Cinta adalah kata yang mewakili seperangkat kepribadian yang utuh: gagasan, emosi dan tindakan. Gagasan adalah bagaimana agar orang yang kita cintai jadi bahagia; Ia juga emosi yang penuh kehangatan dan gelora karena seluruh isinya adalah keinginan baik; Tapi ia harus menjelma dalam tindakan nyata.
Orang seringkali memaknai cinta hanya pada bagian tengahnya saja: emosi. Sehingga yang muncul adalah dominasi romantika, sehingga kenudian menimbulkan kecengengan; hidup di gubuk derita, haruskah ku mati karenamu dan sebagainya. Tak jarang, penggalan makna cinta ini hanya melahirkan para pembual.
Pengetahuan tanpa cinta itu buta (kata Eistein). Kemudian Gothe berteriak, betapapun itu, cinta adalah suatu yang ideal, harus diikat oleh perkawinan “Love is an ideal thing, marriage a real thing” .
Cinta juga bisa membuat orang menderita menahan rindu. Seperti Frank Rijkaard yang hanya bisa meratapi cintanya yang hilang, dia pun bersyair penuh rasa, “Oh bulan, adakah kau disana; sampaikan salamku untuknya… salam kerinduanku; yang sudah lama ku pendam…” .

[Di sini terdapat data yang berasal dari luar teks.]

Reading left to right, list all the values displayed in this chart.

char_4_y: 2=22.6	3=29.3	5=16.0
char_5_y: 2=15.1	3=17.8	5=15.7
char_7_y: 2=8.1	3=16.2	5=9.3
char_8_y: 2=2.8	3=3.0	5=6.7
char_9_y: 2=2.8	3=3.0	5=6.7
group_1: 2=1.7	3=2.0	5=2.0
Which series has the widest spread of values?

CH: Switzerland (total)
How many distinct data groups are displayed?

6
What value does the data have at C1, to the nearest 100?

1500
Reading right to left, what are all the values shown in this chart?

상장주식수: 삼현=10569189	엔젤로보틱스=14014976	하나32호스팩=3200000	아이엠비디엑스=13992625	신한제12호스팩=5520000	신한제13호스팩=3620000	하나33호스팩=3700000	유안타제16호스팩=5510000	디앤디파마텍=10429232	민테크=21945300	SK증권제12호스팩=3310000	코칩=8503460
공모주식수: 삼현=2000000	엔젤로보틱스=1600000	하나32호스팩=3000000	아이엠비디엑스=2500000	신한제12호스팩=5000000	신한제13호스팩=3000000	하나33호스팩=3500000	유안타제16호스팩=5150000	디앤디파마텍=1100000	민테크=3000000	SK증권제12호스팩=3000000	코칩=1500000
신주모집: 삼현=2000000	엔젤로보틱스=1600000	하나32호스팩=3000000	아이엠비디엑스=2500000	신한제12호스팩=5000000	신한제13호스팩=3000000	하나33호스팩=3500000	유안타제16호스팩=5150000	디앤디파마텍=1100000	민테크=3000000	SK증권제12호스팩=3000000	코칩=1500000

Iqbal pun mempuisi cintanya, “Titik yang bercahaya yang namanya ialah diri; Adalah bunga api hidup dibawah debu kita; Dengan cinta, ia jadi abadi; Lebih pintar, lebih membakar, lebih bersinar” . Kata Iqbal, cinta dalam jiwa serupa penglihatan pada mata.
Maka betapa luar biasanya cinta itu, dan betapa aku ingin jadi pecinta. Terus menjumpai kekasih hatiku, mendekapnya dalam dadaku tanpa pernah ku lepas. Meski hanya dengan sunyi, dan diam.